_Complete o seguinte_
1. Reescreva em forma de lista o parágrafo do excerto sobre a venda das barragens do Douro que começa por «O ministro do Ambiente», conservando os factos principais.
2. Dê continuação ao excerto sobre a venda das barragens do Douro, a partir da sua última frase.

_Excerto para leitura_
|---|

O consórcio francês que vai comprar à EDP seis barragens no rio Douro vai ter de ter a sua sede social em território português de modo a pagar impostos em Portugal, noticia este sábado o jornal Público citando fonte do governo.

Este mês, ficou a saber-se que a EDP chegou a acordo com um consórcio francês composto pela Engie, Crédit Agricole Assurances e Mirova para a venda, por 2,2 milhões de euros, das barragens de Miranda, Bemposta, Picote, Foz Tua, Baixo Sabor e Feiticeiro.

O Estado tem de aprovar o negócio — uma vez que é quem concessiona as barragens — e uma das condições que deverá impor é que a nova empresa que ficará com as centrais tenha de ter sede social em Portugal para que a receita fiscal da atividade fique no país.

O ministro do Ambiente, João Pedro Matos Fernandes, já veio dizer que ainda não chegou aos serviços do governo o pedido para a venda. E o processo será longo, uma vez que, além do Executivo, é precisa a aprovação da Agência Portuguesa do Ambiente, da REN, da Direção-Geral de Energia e Geologia e da Autoridade da Concorrência.

|---|

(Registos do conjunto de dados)
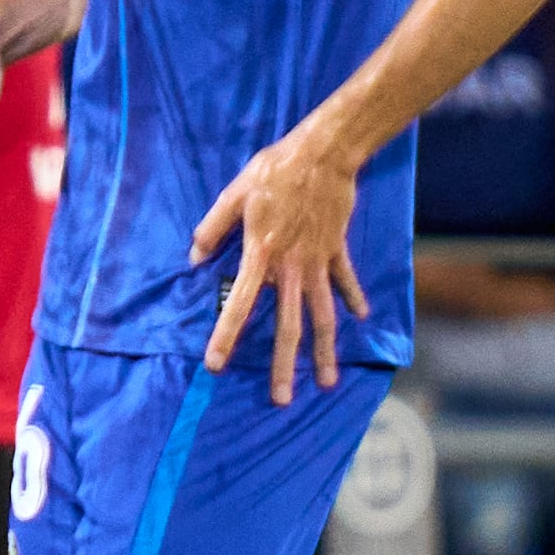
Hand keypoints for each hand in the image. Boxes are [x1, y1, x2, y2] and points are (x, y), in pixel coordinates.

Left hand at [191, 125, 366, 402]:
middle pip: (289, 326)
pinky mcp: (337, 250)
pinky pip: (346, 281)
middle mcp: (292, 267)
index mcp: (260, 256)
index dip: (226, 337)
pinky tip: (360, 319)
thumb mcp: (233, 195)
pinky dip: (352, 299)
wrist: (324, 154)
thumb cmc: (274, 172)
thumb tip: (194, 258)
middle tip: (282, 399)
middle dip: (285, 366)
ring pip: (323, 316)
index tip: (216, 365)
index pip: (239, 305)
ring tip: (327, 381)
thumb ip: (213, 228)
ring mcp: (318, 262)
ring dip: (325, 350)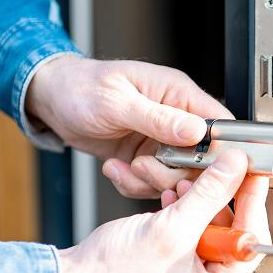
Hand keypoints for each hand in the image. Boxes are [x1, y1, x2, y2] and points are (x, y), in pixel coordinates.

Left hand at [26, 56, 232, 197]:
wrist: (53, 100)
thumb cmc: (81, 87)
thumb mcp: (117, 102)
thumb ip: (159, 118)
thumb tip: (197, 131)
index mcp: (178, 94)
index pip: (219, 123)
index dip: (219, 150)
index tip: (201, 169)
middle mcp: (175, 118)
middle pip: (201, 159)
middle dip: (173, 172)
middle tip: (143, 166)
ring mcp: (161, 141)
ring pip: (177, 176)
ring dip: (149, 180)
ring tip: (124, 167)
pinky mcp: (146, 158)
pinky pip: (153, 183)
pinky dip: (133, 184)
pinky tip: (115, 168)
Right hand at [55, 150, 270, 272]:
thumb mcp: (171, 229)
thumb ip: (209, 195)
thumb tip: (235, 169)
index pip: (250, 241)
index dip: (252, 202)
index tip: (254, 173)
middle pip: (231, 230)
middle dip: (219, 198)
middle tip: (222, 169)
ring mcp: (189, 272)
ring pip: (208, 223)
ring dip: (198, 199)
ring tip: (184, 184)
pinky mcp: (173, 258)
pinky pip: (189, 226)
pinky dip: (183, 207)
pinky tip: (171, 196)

|---|

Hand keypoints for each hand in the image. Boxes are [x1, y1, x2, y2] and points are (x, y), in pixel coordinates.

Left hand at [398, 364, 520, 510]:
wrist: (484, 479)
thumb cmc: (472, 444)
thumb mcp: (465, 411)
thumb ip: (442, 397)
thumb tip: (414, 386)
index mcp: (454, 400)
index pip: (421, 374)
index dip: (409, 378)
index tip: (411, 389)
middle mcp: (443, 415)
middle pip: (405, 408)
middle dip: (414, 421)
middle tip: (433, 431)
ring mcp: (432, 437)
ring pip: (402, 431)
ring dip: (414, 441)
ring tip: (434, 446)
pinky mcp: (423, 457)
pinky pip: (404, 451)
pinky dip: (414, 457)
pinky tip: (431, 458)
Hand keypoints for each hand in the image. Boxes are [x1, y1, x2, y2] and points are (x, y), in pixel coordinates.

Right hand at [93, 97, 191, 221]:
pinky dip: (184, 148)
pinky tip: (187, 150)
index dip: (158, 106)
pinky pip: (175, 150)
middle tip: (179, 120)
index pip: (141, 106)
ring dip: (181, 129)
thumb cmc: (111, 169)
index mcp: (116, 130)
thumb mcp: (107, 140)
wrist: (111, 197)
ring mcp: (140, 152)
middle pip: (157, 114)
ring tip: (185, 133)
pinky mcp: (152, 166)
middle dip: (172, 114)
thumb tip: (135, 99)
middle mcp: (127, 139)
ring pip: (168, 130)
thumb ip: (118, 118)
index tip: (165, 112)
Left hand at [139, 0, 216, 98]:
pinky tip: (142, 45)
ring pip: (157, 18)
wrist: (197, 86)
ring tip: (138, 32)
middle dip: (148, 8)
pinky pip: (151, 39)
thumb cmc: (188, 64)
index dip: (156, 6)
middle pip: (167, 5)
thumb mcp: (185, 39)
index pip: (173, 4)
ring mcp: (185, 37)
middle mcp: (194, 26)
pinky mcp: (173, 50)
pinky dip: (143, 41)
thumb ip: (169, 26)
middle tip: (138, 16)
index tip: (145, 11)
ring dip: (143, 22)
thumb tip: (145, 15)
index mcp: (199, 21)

|---|

_Respostas aos exercícios_
1.
- O ministro do Ambiente, João Pedro Matos Fernandes, disse que o pedido para a venda ainda não chegou aos serviços do governo.
- O processo será longo.
- Além do Executivo, a venda tem de ser aprovada pela Agência Portuguesa do Ambiente, pela REN, pela Direção-Geral de Energia e Geologia e pela Autoridade da Concorrência.

2.
O negócio deverá ficar concluído na segunda metade do ano 2020.

Depois desta compra e da entrada em operação de três barragens da Iberdrola no rio Tâmega, o panorama da produção de energia hidroelétrica em Portugal deverá mudar. A EDP continuará a ser a maior produtora, com 64% de quota do mercado; o consórcio francês será o segundo maior produtor, com 21%; e a Iberdrola, espanhola, fica em terceiro lugar, com 15% de quota do mercado.